Tiga Pertanyaan Sebelum Mengisi Satu Kursi
Sebelum menandatangani kontrak kerja, ada baiknya seorang pemimpin bertanya pada dirinya sendiri. Apakah kriteria posisi ini sudah tertulis dan terukur, atau masih berupa perasaan? Apakah saya punya bukti yang cukup bahwa orang ini cocok, atau saya hanya menyukainya karena obrolan tadi terasa nyaman? Jika orang ini tidak berhasil enam bulan lagi, apa dampaknya bagi tim, klien, dan anggaran saya? Tiga pertanyaan sederhana ini sering menyelamatkan perusahaan dari keputusan yang mahal. Pemimpin yang baik tidak menghindari pertanyaan sulit, ia justru menyiapkannya sebelum duduk di meja wawancara.
Jejak Data adalah Bentuk Pertanggungjawaban
Dalam kerangka government-to-government dan government-to-business, istilah-istilah itu menunjukkan satu hal: setiap langkah punya dasar hukum dan jejak yang bisa ditelusuri. Prinsip yang sama berlaku di perusahaan. Ketika keputusan seleksi meninggalkan jejak berupa skor, catatan, dan kriteria yang terdokumentasi, perusahaan punya dasar untuk menjelaskan mengapa seseorang diterima atau tidak. Ini bukan soal birokrasi, melainkan soal kepercayaan. Karyawan yang merasa prosesnya adil akan lebih mudah percaya pada keputusan berikutnya, dan budaya kerja yang sehat tumbuh dari rasa percaya itu.

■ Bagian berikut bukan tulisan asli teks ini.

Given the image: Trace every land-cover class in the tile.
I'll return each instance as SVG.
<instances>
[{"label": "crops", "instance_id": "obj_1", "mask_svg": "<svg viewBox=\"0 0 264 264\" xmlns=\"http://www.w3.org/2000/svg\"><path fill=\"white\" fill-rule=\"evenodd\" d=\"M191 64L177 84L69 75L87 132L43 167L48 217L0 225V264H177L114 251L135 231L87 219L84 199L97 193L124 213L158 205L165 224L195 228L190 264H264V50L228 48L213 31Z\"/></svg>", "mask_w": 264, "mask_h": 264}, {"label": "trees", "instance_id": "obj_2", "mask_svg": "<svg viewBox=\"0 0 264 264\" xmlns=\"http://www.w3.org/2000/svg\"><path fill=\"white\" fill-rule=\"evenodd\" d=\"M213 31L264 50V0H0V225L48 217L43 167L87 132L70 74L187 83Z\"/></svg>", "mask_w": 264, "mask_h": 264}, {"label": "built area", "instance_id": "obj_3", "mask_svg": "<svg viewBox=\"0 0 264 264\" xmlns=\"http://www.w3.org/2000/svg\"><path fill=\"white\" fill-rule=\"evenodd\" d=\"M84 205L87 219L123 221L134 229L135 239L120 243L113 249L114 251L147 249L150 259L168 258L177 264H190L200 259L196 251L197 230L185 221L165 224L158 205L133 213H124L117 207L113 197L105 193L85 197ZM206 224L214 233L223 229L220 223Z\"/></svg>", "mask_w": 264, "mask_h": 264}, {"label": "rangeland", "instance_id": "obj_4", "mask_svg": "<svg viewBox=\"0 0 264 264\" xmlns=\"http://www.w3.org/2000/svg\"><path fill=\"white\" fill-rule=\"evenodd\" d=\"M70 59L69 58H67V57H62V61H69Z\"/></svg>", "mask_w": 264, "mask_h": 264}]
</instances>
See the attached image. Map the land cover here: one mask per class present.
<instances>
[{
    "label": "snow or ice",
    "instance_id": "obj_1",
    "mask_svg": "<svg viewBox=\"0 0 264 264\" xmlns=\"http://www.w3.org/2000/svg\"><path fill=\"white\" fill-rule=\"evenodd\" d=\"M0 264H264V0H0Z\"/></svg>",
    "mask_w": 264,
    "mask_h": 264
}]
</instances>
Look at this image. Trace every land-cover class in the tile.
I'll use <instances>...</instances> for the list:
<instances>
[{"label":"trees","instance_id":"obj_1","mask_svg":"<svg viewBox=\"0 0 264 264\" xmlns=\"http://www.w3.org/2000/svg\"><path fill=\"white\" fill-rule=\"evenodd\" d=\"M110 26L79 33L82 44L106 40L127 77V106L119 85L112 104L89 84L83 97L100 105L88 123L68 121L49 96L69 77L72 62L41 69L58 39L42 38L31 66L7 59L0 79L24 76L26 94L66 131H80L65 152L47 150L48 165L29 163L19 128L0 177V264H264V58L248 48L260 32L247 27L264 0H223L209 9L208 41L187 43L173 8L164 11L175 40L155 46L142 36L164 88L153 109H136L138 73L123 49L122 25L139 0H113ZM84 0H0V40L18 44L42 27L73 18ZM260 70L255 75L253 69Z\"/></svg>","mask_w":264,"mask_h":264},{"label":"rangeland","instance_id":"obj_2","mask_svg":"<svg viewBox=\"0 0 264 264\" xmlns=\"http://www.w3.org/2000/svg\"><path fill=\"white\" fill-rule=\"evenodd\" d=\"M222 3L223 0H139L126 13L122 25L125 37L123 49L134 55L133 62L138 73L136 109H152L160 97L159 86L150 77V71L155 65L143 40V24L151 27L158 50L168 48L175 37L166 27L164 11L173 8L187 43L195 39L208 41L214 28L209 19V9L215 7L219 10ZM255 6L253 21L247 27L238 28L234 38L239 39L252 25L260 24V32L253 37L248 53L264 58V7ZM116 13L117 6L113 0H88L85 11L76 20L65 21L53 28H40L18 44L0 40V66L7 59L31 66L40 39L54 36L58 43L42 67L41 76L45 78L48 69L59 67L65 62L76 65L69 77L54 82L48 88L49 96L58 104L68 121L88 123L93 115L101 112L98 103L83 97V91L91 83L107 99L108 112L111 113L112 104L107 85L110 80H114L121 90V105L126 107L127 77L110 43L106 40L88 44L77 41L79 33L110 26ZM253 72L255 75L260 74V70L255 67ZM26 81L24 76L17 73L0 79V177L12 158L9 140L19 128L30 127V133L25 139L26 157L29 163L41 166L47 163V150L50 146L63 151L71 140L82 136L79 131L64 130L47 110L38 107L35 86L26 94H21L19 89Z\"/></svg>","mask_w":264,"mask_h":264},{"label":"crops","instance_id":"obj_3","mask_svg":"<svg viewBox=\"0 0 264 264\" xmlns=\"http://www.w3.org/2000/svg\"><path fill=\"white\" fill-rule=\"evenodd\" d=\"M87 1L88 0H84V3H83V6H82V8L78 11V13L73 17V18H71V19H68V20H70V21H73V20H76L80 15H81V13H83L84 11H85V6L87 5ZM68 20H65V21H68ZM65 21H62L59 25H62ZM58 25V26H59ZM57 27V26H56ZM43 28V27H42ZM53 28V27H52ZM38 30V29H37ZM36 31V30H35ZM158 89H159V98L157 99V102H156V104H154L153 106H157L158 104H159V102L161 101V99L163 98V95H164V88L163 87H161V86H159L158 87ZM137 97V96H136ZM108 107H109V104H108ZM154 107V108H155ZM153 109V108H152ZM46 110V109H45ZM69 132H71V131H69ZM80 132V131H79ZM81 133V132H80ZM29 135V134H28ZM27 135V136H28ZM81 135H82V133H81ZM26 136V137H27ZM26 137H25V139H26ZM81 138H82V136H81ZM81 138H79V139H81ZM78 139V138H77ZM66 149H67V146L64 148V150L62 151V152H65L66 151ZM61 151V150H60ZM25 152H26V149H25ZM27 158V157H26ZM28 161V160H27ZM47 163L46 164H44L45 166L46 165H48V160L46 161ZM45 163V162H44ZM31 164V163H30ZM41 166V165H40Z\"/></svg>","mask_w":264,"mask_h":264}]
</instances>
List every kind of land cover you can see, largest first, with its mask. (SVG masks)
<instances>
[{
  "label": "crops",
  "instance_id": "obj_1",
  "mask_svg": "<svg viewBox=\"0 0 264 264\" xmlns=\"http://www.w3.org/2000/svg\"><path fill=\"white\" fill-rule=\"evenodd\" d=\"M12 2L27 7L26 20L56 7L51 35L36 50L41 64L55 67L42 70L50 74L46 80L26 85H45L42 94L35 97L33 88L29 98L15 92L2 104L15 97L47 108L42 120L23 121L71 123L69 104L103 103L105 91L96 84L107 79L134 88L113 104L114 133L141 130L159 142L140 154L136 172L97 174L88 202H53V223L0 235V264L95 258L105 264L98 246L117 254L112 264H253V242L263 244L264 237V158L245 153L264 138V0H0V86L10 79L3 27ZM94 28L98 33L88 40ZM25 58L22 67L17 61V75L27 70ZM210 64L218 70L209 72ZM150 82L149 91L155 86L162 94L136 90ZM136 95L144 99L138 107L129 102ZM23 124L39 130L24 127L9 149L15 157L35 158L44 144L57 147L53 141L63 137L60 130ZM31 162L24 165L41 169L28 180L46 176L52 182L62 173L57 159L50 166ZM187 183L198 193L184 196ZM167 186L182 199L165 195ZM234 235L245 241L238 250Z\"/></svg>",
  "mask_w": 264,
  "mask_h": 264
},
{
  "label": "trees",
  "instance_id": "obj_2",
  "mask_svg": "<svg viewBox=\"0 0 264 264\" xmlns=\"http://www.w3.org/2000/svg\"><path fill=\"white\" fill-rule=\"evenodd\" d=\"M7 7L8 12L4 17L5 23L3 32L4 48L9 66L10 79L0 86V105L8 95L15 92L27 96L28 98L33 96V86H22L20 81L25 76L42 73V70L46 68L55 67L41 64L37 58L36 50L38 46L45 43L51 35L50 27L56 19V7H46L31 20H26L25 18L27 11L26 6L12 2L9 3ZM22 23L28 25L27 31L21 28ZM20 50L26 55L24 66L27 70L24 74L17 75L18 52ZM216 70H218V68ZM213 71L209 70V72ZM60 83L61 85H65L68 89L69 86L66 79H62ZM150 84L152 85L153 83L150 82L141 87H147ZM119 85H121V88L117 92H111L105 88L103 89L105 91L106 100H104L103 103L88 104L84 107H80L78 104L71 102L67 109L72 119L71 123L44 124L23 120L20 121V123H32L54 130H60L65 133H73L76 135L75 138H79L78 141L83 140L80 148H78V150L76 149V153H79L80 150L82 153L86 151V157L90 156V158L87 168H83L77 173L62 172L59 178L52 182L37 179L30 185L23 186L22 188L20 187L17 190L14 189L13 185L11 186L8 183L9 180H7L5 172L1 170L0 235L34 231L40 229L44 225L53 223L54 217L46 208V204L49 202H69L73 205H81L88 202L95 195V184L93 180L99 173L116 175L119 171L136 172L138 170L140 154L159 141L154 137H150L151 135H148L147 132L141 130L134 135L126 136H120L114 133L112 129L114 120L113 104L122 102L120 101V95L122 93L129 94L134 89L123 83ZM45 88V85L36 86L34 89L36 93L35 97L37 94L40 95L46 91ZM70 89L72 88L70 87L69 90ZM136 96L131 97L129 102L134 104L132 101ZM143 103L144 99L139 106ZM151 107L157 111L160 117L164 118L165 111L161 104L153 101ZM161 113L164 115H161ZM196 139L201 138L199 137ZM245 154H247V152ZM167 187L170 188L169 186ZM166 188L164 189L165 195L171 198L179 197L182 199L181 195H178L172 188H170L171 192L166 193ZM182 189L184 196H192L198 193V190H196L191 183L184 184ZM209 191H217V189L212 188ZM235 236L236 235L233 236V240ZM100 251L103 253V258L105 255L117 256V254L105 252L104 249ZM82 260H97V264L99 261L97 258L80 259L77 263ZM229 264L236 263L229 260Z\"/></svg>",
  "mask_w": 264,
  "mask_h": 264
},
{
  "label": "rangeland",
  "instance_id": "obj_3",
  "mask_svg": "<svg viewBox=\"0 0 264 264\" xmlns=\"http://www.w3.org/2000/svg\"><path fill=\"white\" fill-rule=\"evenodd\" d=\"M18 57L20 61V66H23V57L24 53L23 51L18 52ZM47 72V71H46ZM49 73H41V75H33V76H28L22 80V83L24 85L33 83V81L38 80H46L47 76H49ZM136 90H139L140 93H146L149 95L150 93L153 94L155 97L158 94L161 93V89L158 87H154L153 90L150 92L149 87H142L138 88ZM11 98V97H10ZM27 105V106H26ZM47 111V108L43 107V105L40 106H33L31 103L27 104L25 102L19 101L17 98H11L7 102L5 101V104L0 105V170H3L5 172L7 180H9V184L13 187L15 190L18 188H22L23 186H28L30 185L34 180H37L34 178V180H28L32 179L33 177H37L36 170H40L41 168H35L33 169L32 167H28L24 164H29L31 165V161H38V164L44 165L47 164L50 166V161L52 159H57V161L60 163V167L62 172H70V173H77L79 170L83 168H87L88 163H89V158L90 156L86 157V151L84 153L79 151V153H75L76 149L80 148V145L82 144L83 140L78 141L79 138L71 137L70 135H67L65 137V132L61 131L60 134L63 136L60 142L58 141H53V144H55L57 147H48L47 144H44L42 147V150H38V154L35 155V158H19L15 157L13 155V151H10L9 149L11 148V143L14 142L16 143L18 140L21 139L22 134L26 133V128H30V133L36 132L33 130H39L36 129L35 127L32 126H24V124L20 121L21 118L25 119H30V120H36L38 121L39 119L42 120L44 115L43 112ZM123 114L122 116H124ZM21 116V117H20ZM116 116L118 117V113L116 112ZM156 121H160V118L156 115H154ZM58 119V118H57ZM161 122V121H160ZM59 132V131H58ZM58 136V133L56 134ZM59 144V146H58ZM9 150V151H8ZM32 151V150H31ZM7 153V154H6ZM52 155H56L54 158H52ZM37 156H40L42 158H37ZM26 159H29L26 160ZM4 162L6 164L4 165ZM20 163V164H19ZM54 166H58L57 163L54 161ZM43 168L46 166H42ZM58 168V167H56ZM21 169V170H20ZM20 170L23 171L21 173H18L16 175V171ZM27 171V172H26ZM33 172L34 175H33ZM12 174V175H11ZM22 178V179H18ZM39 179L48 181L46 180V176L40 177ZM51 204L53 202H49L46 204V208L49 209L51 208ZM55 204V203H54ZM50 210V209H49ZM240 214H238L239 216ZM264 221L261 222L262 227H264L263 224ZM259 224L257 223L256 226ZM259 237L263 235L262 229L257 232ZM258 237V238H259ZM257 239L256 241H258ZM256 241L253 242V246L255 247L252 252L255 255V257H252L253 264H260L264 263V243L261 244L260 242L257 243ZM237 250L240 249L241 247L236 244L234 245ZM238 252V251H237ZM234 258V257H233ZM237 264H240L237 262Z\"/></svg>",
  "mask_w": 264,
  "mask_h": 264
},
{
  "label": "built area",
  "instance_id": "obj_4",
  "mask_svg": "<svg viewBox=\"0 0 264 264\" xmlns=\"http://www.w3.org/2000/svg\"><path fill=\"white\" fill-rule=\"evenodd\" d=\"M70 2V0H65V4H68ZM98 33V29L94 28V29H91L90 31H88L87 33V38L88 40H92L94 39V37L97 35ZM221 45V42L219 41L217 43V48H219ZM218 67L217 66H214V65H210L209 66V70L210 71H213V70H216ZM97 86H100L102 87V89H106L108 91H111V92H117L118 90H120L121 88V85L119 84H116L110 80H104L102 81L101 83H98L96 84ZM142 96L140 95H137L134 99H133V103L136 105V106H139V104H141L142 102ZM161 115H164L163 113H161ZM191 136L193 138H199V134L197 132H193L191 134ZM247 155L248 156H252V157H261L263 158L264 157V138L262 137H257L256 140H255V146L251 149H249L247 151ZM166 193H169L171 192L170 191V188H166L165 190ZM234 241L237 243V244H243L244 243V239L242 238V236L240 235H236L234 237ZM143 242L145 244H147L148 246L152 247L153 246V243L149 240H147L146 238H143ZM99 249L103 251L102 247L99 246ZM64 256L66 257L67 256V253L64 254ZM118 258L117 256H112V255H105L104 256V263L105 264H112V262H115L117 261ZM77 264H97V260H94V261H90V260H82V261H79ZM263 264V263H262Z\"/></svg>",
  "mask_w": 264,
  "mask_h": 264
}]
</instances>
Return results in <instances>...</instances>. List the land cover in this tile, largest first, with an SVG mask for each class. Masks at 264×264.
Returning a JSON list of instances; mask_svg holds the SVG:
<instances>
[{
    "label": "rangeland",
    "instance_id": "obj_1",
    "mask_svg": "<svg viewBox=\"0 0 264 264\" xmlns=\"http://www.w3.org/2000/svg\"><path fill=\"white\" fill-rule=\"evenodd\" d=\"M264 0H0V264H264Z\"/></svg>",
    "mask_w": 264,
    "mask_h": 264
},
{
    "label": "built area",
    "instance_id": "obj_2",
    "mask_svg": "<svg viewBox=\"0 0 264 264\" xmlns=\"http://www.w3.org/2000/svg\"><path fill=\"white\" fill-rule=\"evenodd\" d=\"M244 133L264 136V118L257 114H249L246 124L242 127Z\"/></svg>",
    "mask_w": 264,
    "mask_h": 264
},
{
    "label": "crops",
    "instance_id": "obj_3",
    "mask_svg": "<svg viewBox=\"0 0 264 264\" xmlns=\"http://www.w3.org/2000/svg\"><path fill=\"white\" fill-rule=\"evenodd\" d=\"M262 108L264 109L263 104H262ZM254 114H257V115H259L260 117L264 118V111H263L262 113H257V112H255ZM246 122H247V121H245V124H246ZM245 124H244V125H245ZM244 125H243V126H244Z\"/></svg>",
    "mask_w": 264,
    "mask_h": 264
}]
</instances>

Satu Kursi Salah Isi, Satu Tahun Penyesalan
Keputusan energi dan keputusan memilih orang terlihat jauh berbeda, tetapi keduanya bertumpu pada hal yang sama: kesediaan menahan diri, kemauan mengukur, dan keberanian memakai kriteria yang jelas. Bahlil memilih selektif bukan karena ia tidak punya pilihan, tetapi karena ia tahu harga dari keputusan yang salah. Anda pun bisa mengambil sikap yang sama untuk organisasi Anda. Mulailah dengan mempertajam cara Anda menilai orang, karena bakat yang tepat di tempat yang tepat adalah investasi yang paling jarang disesali. Sebelum menambah satu nama di daftar karyawan, pastikan Anda sudah tahu kriteria, bukti, dan risikonya. Satu kursi yang salah diisi bisa berarti satu tahun penyesalan yang tidak perlu.